§ Work instructions
Reproduce the settlement article below word for word, everything from "Employer Action Items" down to "consultant or counsel.".

§ Source document
========================
On June 11, 2024, the Department of Labor (“DOL”) announced a recent settlement with Unum Life Insurance Company of America (“Unum”) and Lincoln National Life Insurance Co. (“Lincoln”) that requires the companies to change their evidence of insurability requirements – commonly known as “proof of good health” – for participants in job-based life insurance plans.
These settlements followed an investigation into the carriers’ group supplemental life insurance claims practices. The DOL investigation found that Unum and Lincoln routinely accepted premiums (via employer payroll deductions) for years on end without having verified if participants ever satisfied an evidence of insurability (EOI) standard.
Employer Action Items
Employers that offer supplemental life coverage for their employees should review their plan policies with their benefits consultant or counsel.
Summary
The DOL’s Employee Benefits Security Administration (“EBSA”) investigated Unum’s and Lincoln’s administration of life insurance plans covered by the Employee Retirement Income Security Act (“ERISA”). EBSA found that the companies often accepted premiums without verifying if participants were insurable, leaving participants and their beneficiaries to believe they had coverage. Investigators learned Unum often denied benefits claims after a plan participant died, claiming it never received proof of insurability. This left beneficiaries without the life insurance benefits for which their loved ones had paid. For Lincoln, the settlement forbids Lincoln from denying a beneficiary’s claim based on the lack of evidence of insurability if premiums have been received for three months or more.
========================
§ Data shown
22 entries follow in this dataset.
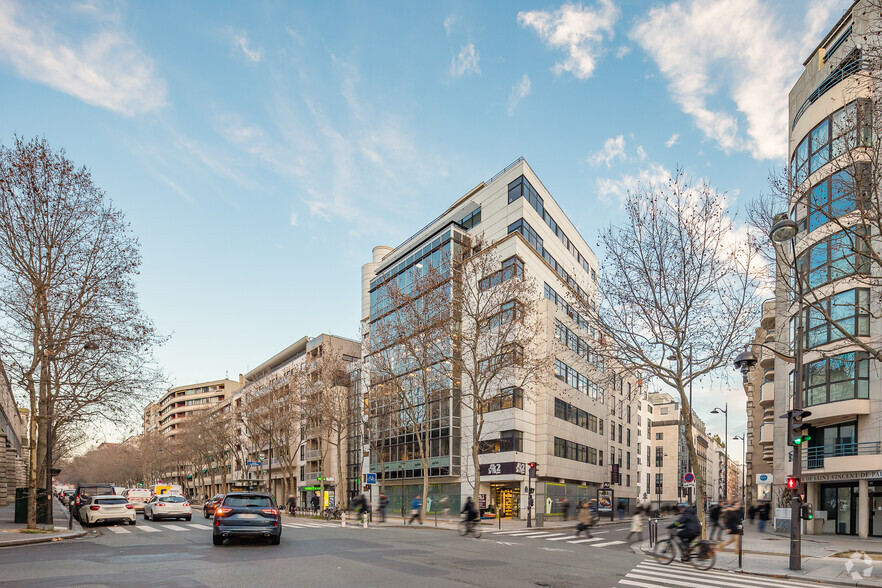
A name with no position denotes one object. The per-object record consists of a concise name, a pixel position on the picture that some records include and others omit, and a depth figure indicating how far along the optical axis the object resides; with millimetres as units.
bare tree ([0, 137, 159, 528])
========================
§ Solution
Employer Action Items
Employers that offer supplemental life coverage for their employees should review their plan policies with their benefits consultant or counsel.